In the past, my books were published by a major publishing house, who handled most of the marketing and publicity. My part was to attend two conventions a year, and turn up for a few booksignings.
Now I am self-publishing my backlist. Over the years, I’ve known enough self-published authors, that I knew it would be hard.
In fact, I was always telling newly self-published writers, "It's going to take a lot more time and effort than you think."
Never did I speak a truer word.
And that was before I met the infamous Lizzie Ford.

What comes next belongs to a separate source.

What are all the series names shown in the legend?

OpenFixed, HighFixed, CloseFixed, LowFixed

In the month of October, my efforts had consisted of contacting a few blogs and setting up interviews, maintaining a blog of my own on a website I already frequented, and making myself obnoxious to everyone I knew by mentioning my first venture into self-publishing as often as I could think of an excuse to do so. (Which was often.)
Prodded by Lizzie, I joined Facebook last week.

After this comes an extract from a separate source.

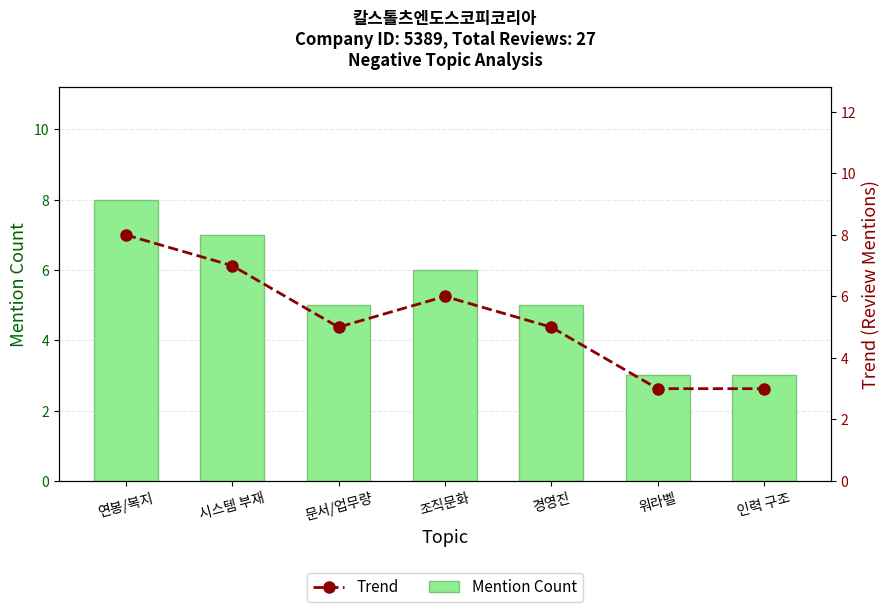

What is the label of the 4th bar from the left?

조직문화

And just since Friday, when GOBLIN MOON went live on Kindle, I have: approached even more blogs about reviewing my book; contacted everyone on my mailing list, telling them the book had just been released; joined Goodreads; uploaded my bio and photos to amazon.com, amazon.co.uk, and amazon.de (and here, of course); tried to maintain a presence on Facebook, GoodReads, sffworld, and sffchronicles.
Things I've learned: Before an indie blog will review your book you have to fill out a form longer than a job application! It is no fun trying to follow directions in German when you don’t speak German, and ...
It takes a lot more time and effort than I thought.